(Collected data entries)
▬▬▬▬▬▬
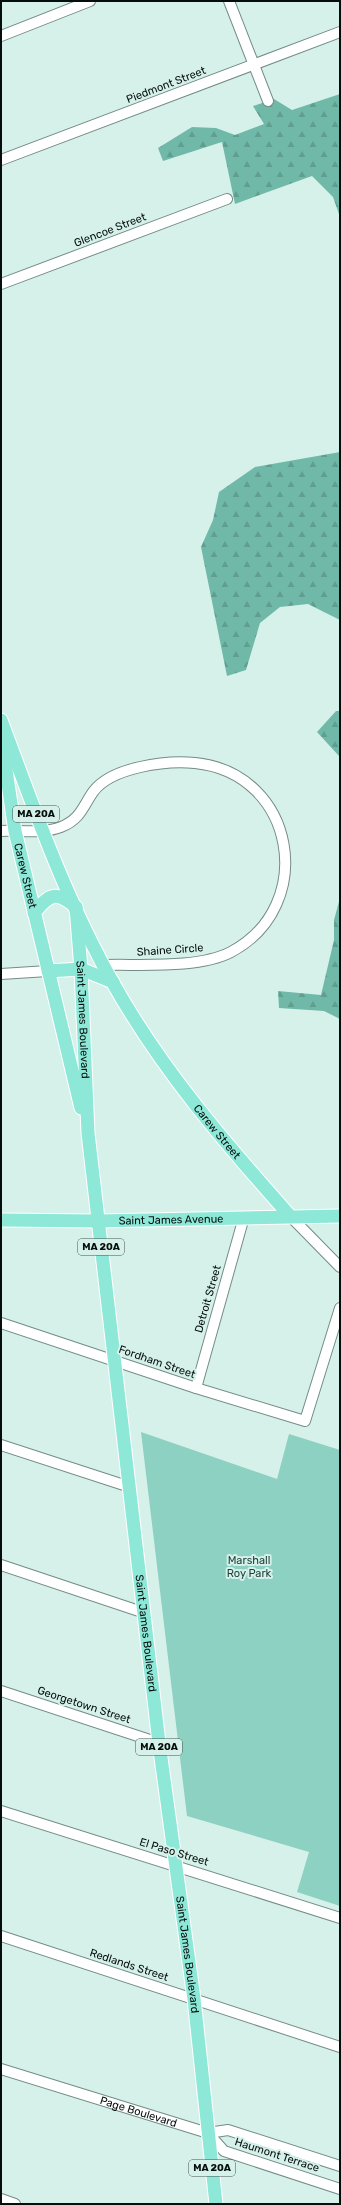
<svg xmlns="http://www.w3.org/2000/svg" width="341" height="2205" font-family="Rubik,sans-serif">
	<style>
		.green { fill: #8cd1c1 }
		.forest { fill: url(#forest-firs) }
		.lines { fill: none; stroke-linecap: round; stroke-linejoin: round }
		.minor-casing { stroke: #748c86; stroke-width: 12 }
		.major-casing { stroke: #fff; stroke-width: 15 }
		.minor { stroke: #fff; stroke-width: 10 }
		.major { stroke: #8ee8d8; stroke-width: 13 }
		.labels { text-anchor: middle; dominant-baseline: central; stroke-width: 4; stroke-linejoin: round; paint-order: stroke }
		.shield { fill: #d6f1ea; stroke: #44524f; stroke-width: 1 }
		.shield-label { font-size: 10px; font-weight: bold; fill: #050e0c }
		.street-label { font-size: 11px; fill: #050e0c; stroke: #d6f1ea }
		.park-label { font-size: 11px; fill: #193d36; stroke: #d6f1ea }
	</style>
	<defs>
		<pattern id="forest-firs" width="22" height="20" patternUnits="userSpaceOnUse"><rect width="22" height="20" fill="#70b9a9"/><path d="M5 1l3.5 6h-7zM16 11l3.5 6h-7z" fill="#609e90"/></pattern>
	</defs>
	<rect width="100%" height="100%" fill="#d6f1ea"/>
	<!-- green -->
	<path class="green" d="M141,1432l136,47 12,-45 51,16v456l-43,-14 12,-40 -122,-36z"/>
	<!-- forest -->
	<g class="forest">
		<path d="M340,94v123l-7,-20 -21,-21 -77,28 -13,-62 -59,19 -5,-13 34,-21 24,1 19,7 29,-11 -11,-18 21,-7 18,11z"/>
		<path d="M340,452v168l-32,-16 -28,3 -20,16 -14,47 -19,6 -26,-129 12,-27 6,-28 36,-25z"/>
		<path d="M336,711h4v79l-1,-34 -22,-24z"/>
		<path d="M340,898v121l-16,-8 -45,-3 -1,-17 43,4 13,-55v-20z"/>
	</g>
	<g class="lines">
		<defs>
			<g id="minor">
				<path d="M229,1l39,100"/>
				<path d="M1,36l89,-35"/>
				<path d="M1,160l339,-128"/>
				<path d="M1,284l226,-85"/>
				<path d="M1,831c19,-1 43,3 60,-4 20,-8 22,-21 32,-35 18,-25 74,-32 102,-29 101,10 123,143 36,189 -33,17 -90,12 -126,13"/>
				<path d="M1,974l47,-3"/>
				<path d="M290,1216l50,51"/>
				<path d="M1,1323l195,65 109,33 35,-113"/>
				<path d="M196,1388l48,-171"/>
				<path d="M1,1445l129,42"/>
				<path d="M1,1565l144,48"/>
				<path d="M1,1691l158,52"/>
				<path d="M1,1811l339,107"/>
				<path d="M1,1936l339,111"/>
				<path id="s1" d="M1,2069l207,64 20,-3 112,36"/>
				<path d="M208,2133l16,18 116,38"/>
				<path d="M1,2199l14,5"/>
			</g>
			<g id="major">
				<path id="s2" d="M1,720c33,89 65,180 112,263 48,86 112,160 177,233"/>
				<path id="s3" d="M1,736l14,95 66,277"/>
				<path id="s4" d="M76,907l5,62 7,164 71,610 35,256 22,205"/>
				<path d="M34,913c16,-20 22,-22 42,-6"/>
				<path d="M48,971l33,-2 32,13"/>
				<path id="s5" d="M1,1220l97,1 242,-5"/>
			</g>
		</defs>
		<!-- minor casing -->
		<use href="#minor" class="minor-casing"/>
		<!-- major casing -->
		<use href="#major" class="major-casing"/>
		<!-- minor -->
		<use href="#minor" class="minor"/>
		<!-- major -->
		<use href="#major" class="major"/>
	</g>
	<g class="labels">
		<!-- shield labels -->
		<g class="shield">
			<rect x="13" y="806" width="46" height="16" rx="3"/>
			<rect x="78" y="1239" width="46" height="16" rx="3"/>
			<rect x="136" y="1739" width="46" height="16" rx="3"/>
			<rect x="189" y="2160" width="46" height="16" rx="3"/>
		</g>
		<g class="shield-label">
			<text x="36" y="814">MA 20A</text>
			<text x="101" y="1247">MA 20A</text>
			<text x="159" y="1747">MA 20A</text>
			<text x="212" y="2168">MA 20A</text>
		</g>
		<!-- street labels -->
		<g class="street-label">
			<text transform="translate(166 85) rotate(-21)">Piedmont Street</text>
			<text transform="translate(110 230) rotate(-21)">Glencoe Street</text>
			<text stroke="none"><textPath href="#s3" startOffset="142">Carew Street</textPath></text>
			<text transform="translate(170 950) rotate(-4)">Shaine Circle</text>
			<text stroke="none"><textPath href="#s4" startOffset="113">Saint James Boulevard</textPath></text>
			<text stroke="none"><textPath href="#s2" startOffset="468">Carew Street</textPath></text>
			<text stroke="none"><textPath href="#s5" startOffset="170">Saint James Avenue</textPath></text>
			<text transform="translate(208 1299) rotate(-74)">Detroit Street</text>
			<text transform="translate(157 1362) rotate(19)">Fordham Street</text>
			<text stroke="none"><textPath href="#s4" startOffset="730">Saint James Boulevard</textPath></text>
			<text transform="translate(84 1705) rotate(18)">Georgetown Street</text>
			<text transform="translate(174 1852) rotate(17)">El Paso Street</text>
			<text stroke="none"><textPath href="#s4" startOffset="1054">Saint James Boulevard</textPath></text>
			<text transform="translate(129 1965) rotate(18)">Redlands Street</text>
			<text stroke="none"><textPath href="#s1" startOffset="144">Page Boulevard</textPath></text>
			<text transform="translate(277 2155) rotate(18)">Haumont Terrace</text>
		</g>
		<!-- park labels -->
		<g class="park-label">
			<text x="249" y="1560">Marshall<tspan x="249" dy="13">Roy Park</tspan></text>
		</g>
	</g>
	<!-- border -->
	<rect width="341" height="2205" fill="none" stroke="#050e0c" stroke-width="4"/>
</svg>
▬▬▬▬▬▬
Work task:
Copy every line from the records that holds the string "lines".

Output of the exercise:
		.lines { fill: none; stroke-linecap: round; stroke-linejoin: round }
	<g class="lines">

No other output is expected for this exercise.